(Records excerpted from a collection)
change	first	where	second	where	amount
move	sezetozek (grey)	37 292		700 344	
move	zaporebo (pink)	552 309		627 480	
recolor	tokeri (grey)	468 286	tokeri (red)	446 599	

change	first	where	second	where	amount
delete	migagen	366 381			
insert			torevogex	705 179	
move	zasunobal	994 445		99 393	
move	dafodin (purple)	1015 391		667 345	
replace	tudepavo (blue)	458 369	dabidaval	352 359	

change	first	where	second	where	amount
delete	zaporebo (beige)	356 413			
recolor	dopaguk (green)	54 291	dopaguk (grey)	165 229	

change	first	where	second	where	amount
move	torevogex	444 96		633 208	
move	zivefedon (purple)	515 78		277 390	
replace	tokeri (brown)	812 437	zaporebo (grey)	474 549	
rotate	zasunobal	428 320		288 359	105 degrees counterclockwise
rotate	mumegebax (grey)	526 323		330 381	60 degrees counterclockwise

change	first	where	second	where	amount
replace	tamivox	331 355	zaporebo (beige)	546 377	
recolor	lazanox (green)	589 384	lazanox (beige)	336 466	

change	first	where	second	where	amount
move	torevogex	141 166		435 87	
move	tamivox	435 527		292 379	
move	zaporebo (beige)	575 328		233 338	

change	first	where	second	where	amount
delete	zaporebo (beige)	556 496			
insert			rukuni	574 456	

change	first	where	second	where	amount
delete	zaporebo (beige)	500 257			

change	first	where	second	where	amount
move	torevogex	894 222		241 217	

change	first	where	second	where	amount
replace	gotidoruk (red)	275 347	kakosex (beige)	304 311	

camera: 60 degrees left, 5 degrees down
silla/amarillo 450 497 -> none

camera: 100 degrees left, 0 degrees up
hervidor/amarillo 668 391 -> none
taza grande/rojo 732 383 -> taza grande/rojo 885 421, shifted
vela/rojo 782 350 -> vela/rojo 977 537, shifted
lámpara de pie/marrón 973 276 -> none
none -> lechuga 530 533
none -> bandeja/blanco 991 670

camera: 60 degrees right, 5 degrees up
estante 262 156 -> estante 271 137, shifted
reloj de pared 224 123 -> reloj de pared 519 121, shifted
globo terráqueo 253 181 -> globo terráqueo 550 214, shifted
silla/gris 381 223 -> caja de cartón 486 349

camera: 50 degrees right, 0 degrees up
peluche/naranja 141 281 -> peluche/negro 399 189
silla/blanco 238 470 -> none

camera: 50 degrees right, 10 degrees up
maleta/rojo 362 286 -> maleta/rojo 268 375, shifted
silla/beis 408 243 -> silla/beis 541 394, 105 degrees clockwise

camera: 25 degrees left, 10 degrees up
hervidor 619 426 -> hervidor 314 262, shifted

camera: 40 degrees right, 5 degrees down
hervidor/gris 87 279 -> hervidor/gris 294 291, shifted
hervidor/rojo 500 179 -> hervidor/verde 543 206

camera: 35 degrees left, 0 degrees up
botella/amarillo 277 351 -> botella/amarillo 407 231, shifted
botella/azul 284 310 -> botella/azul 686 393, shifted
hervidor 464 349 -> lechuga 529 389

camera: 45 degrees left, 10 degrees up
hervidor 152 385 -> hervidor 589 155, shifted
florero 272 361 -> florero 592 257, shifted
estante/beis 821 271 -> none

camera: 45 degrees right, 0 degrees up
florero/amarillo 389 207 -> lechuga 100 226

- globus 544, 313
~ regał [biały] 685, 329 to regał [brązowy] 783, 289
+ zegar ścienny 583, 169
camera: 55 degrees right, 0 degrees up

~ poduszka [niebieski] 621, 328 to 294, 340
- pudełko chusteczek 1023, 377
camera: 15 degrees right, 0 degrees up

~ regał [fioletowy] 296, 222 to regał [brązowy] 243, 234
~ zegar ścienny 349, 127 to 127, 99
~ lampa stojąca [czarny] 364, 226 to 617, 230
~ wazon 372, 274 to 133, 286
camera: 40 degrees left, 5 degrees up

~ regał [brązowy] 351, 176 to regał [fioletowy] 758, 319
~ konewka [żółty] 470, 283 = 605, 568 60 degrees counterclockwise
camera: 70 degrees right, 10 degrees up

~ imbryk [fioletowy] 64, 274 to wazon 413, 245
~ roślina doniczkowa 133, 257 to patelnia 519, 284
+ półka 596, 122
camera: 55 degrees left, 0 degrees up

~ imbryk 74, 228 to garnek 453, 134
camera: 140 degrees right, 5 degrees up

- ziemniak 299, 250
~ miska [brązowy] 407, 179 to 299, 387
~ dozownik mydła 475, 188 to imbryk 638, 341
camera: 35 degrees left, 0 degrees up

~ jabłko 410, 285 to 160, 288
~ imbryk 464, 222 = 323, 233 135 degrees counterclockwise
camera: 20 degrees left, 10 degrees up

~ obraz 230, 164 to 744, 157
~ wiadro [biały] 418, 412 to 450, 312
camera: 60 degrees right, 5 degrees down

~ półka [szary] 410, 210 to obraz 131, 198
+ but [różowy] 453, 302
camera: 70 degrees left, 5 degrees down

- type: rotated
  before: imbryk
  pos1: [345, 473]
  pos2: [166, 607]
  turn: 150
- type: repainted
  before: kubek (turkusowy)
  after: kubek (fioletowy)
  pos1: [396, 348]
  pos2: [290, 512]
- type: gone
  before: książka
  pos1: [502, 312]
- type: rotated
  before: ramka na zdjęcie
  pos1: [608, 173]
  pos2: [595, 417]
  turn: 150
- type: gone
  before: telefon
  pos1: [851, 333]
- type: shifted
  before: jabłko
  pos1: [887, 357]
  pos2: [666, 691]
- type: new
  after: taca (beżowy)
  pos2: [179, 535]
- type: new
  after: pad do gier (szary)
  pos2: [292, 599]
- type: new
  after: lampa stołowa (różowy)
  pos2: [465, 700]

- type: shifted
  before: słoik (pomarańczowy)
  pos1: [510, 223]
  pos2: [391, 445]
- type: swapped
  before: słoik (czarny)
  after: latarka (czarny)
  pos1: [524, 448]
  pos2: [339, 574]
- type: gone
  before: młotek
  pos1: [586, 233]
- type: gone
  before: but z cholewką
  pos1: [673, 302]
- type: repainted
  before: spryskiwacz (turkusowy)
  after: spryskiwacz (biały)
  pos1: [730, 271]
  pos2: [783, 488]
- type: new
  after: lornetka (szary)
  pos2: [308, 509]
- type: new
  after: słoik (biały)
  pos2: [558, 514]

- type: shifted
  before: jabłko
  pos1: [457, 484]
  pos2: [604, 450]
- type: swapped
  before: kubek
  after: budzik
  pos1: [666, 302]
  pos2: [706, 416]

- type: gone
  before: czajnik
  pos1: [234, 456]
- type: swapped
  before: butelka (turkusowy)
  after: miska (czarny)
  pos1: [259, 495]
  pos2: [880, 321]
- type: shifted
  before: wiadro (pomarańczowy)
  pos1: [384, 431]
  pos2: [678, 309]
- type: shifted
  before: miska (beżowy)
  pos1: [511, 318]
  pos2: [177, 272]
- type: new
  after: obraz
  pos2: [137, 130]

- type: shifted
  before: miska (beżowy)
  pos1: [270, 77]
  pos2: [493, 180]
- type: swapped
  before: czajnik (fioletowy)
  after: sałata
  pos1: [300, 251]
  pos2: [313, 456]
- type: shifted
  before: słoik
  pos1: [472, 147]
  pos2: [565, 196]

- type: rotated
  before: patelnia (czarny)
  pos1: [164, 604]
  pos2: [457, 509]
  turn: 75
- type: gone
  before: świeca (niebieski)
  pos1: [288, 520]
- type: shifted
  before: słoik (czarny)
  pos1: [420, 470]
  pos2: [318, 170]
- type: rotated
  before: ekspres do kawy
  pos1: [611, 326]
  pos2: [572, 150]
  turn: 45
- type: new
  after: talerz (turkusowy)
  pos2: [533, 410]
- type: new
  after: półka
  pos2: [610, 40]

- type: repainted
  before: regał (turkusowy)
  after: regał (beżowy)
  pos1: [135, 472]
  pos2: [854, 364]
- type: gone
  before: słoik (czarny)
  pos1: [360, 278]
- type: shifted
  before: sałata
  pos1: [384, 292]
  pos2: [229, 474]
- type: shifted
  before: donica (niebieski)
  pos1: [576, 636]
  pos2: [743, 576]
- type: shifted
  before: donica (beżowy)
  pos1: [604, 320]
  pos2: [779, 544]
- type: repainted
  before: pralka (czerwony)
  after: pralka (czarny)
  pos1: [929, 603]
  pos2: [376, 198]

▶ _What to work on_
Without changing anything, quote the lines from the top of the data to the line that contains "camera: 60 degrees left, 5 degrees down", including that line.

▶ _Exercise response_
change	first	where	second	where	amount
move	sezetozek (grey)	37 292		700 344	
move	zaporebo (pink)	552 309		627 480	
recolor	tokeri (grey)	468 286	tokeri (red)	446 599	

change	first	where	second	where	amount
delete	migagen	366 381			
insert			torevogex	705 179	
move	zasunobal	994 445		99 393	
move	dafodin (purple)	1015 391		667 345	
replace	tudepavo (blue)	458 369	dabidaval	352 359	

change	first	where	second	where	amount
delete	zaporebo (beige)	356 413			
recolor	dopaguk (green)	54 291	dopaguk (grey)	165 229	

change	first	where	second	where	amount
move	torevogex	444 96		633 208	
move	zivefedon (purple)	515 78		277 390	
replace	tokeri (brown)	812 437	zaporebo (grey)	474 549	
rotate	zasunobal	428 320		288 359	105 degrees counterclockwise
rotate	mumegebax (grey)	526 323		330 381	60 degrees counterclockwise

change	first	where	second	where	amount
replace	tamivox	331 355	zaporebo (beige)	546 377	
recolor	lazanox (green)	589 384	lazanox (beige)	336 466	

change	first	where	second	where	amount
move	torevogex	141 166		435 87	
move	tamivox	435 527		292 379	
move	zaporebo (beige)	575 328		233 338	

change	first	where	second	where	amount
delete	zaporebo (beige)	556 496			
insert			rukuni	574 456	

change	first	where	second	where	amount
delete	zaporebo (beige)	500 257			

change	first	where	second	where	amount
move	torevogex	894 222		241 217	

change	first	where	second	where	amount
replace	gotidoruk (red)	275 347	kakosex (beige)	304 311	

camera: 60 degrees left, 5 degrees down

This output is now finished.